# Best carriage driving whip for small hands



## Mabaraba (Jan 5, 2021)

I am looking for recommendations for a driving whip. My hands are small and I think I have a little arthritis in my hands, so the weight of the whip is an issue. I borrowed a whip from a friend, but find it to be too bulky and heavy. I am driving a 14.3 hand stocky gelding. Appreciate any suggestions.
thanks,
Mara


----------



## AJ Yammie (Dec 20, 2020)

It’s pretty hard to recommend a whip but it would be a good idea to go to a local saddlery and have a feel or what they have there. Ask if you can hold the whip and swing it around a bit. Good luck!


----------



## Mabaraba (Jan 5, 2021)

AJ Yammie said:


> It’s pretty hard to recommend a whip but it would be a good idea to go to a local saddlery and have a feel or what they have there. Ask if you can hold the whip and swing it around a bit. Good luck!
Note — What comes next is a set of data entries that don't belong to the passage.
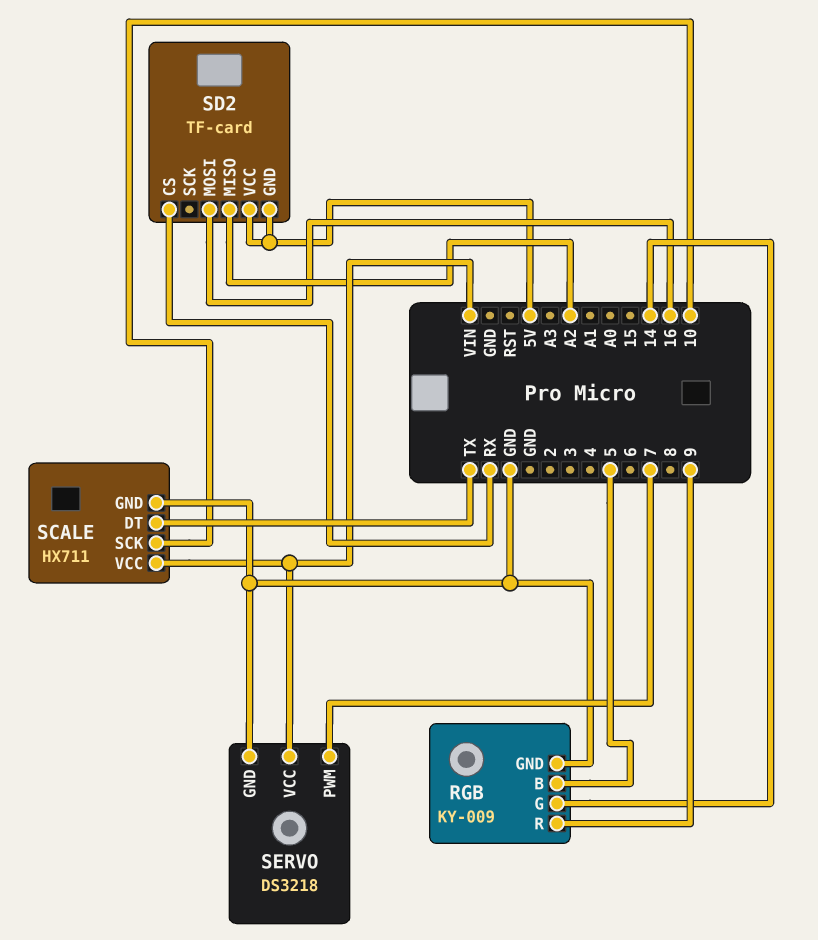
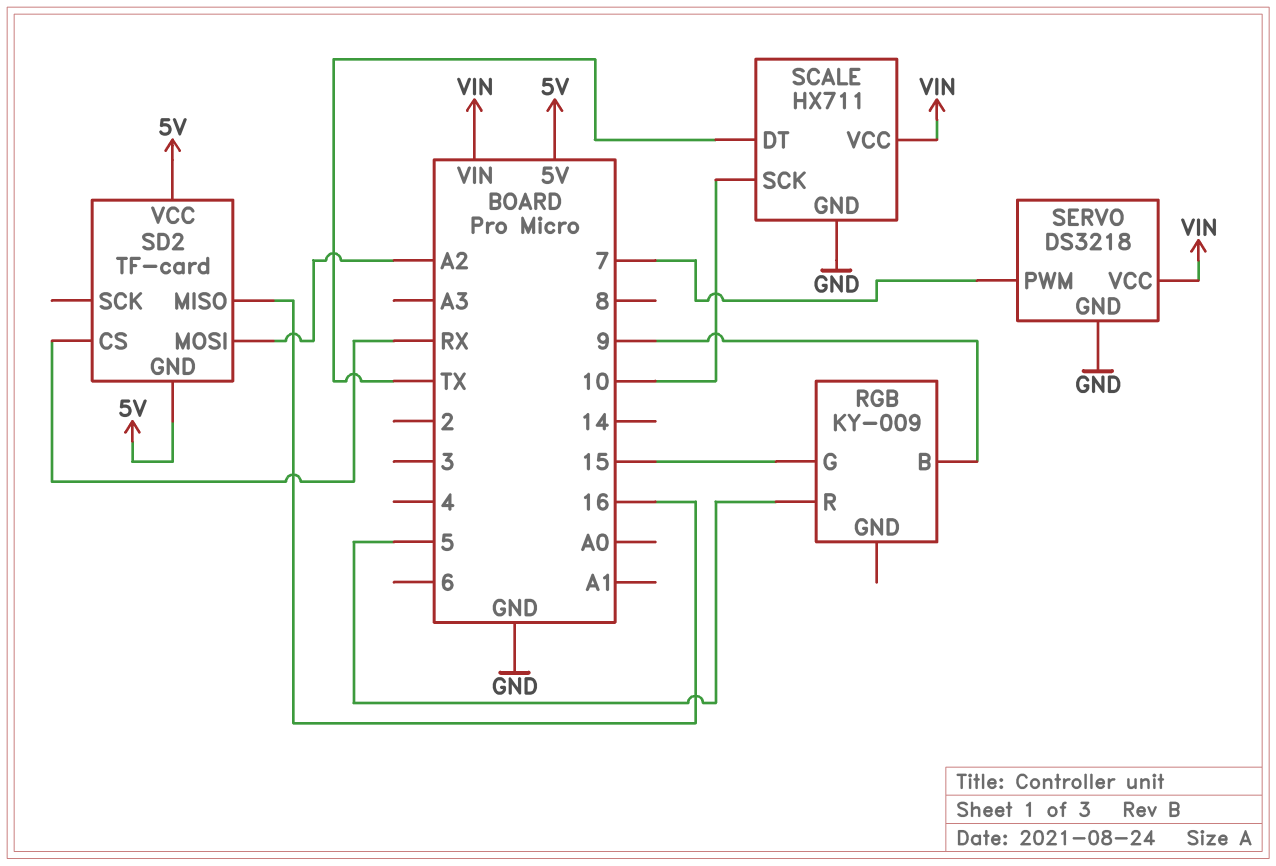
RGB pin B: 5 -> 9
RGB pin G: 14 -> 15
RGB pin GND: GND -> none
RGB pin R: 9 -> 5
SD2 pin MISO: A2 -> 16
SD2 pin MOSI: 16 -> A2

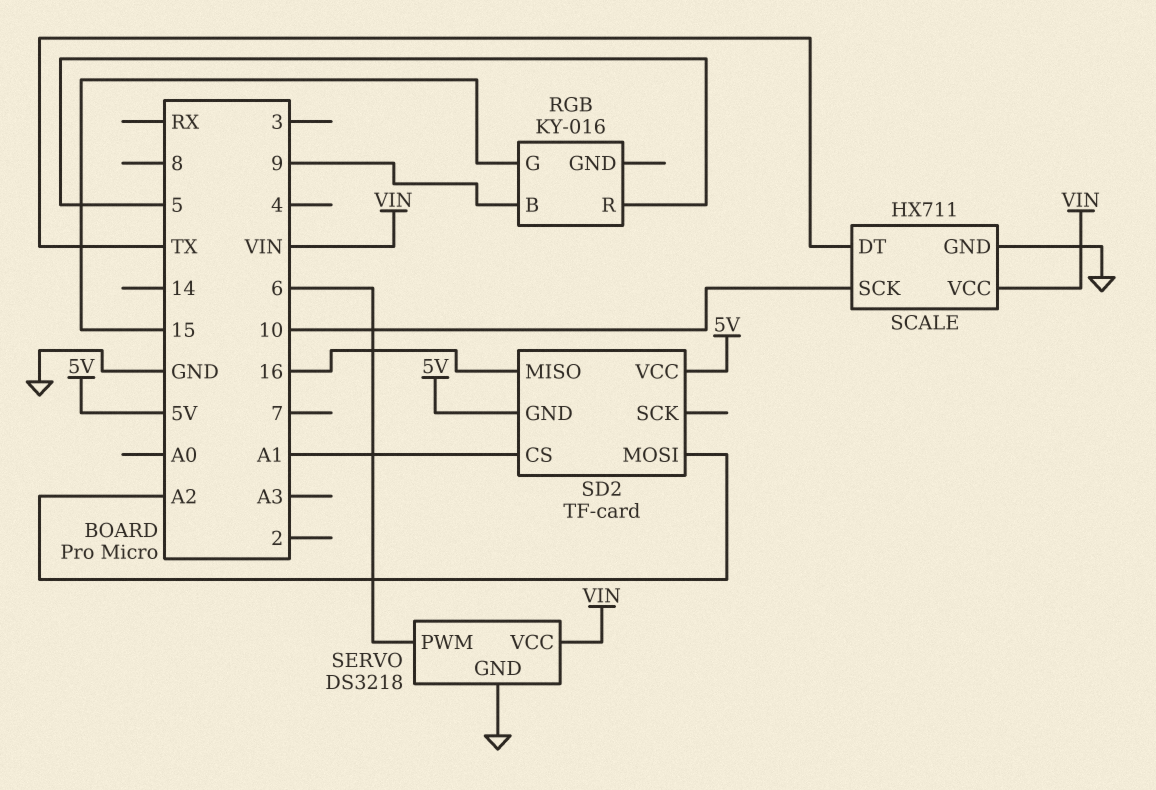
RGB: KY-009 -> KY-016
SD2 pin CS: RX -> A1
SERVO pin PWM: 7 -> 6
Thanks for the suggestion. It is a good one. Unfortunately I live in the SW corner of NM up in the mountains. There is no local saddlery anywhere within at least a 3 to 5 hours drive. And, because of Covid, we are not traveling. That leaves me with mail order as my only option. Which is why I was hoping to get some feedback.


----------



## AJ Yammie (Dec 20, 2020)

Oh dear. I can’t help you then sorry I’m in a similar situation with town 3 hours away. I hope you can get what you need. For a while when I didn’t have a lunge whip I put a price of cloth or bag on the end of a bamboo stick and that worked for a while but it was slow to move


----------



## Mabaraba (Jan 5, 2021)

Love the image! Not even sure I could find a bamboo stick here....LOL!


----------



## QtrBel (May 31, 2012)

Look up UltraLites.
It has been awhile since I bought mine. Not cheap but I love it.


----------



## Mabaraba (Jan 5, 2021)

QtrBel said:


> Look up UltraLites.
> It has been awhile since I bought mine. Not cheap but I love it.





QtrBel said:


> Look up UltraLites.
> It has been awhile since I bought mine. Not cheap but I love it.


Thank you! Do you mean these:








Home


Welcome to Ultralite Driving Whips! Providing light weight carriage whips for every level of driver.




www.ultralitewhips.com




or are you talking about the Fleck ultralights?
Mara


----------



## QtrBel (May 31, 2012)

Fleck. German company. Didn't realize there was an actual company with the Ultralite name here in the US.

The Fleck's come in different grip sizes.


----------



## Mabaraba (Jan 5, 2021)

QtrBel said:


> Fleck. German company. Didn't realize there was an actual company with the Ultralite name here in the US.
> 
> The Fleck's come in different grip sizes.


Thanks again! The US Ultralight company makes their whips out of grafite. I think Fleck's are made of carbon. Pretty similar material. I will look at the Fleck's. I would think the slimmist grip would work best for my small hands.


----------



## QtrBel (May 31, 2012)

Let me know if it works. Mine are size 10/11 but a shattered wrist and torn up shoulder can't handle weight. I've been using them for almost 30 years now. Expensive but mine have lasted. Those that I no longer have were shall we say liberated from my harness storage area.

It would be nice to know how the smaller grips fare fit wise.


----------



## Mabaraba (Jan 5, 2021)

QtrBel said:


> Let me know if it works. Mine are size 10/11 but a shattered wrist and torn up shoulder can't handle weight. I've been using them for almost 30 years now. Expensive but mine have lasted. Those that I no longer have were shall we say liberated from my harness storage area.
> 
> It would be nice to know how the smaller grips fare fit wise.


Earlier today I spoke with Jan at "Driving Essentials". She recommended the Dobert whip (German made like the Fleck) as having the slimmest grip with a "tackified leather grip", saying it was the lightest (3 oz) with a grip diameter measuring approx. 1/2"

Linsey at Ultralite recommended a longer shaft with less lash as the lash adds more weight than making the shaft longer. 

Everyone seems to have different opinions. I wish I could try them out, but I am just going to have to make a decision and go with it. At least my gelding and I are still above ground--he seems to find the whole thing entertaining, and I'm trying to stay two steps ahead of him. It is a welcome distraction from the craziness going in the world!


----------



## QtrBel (May 31, 2012)

For single or team I went with longer shaft, shorter lash. For 4 and 6 I went with longer lash, shorter shaft. It all depends on your control and wrist flexibility. You need the whip to reach the front shoulder.


----------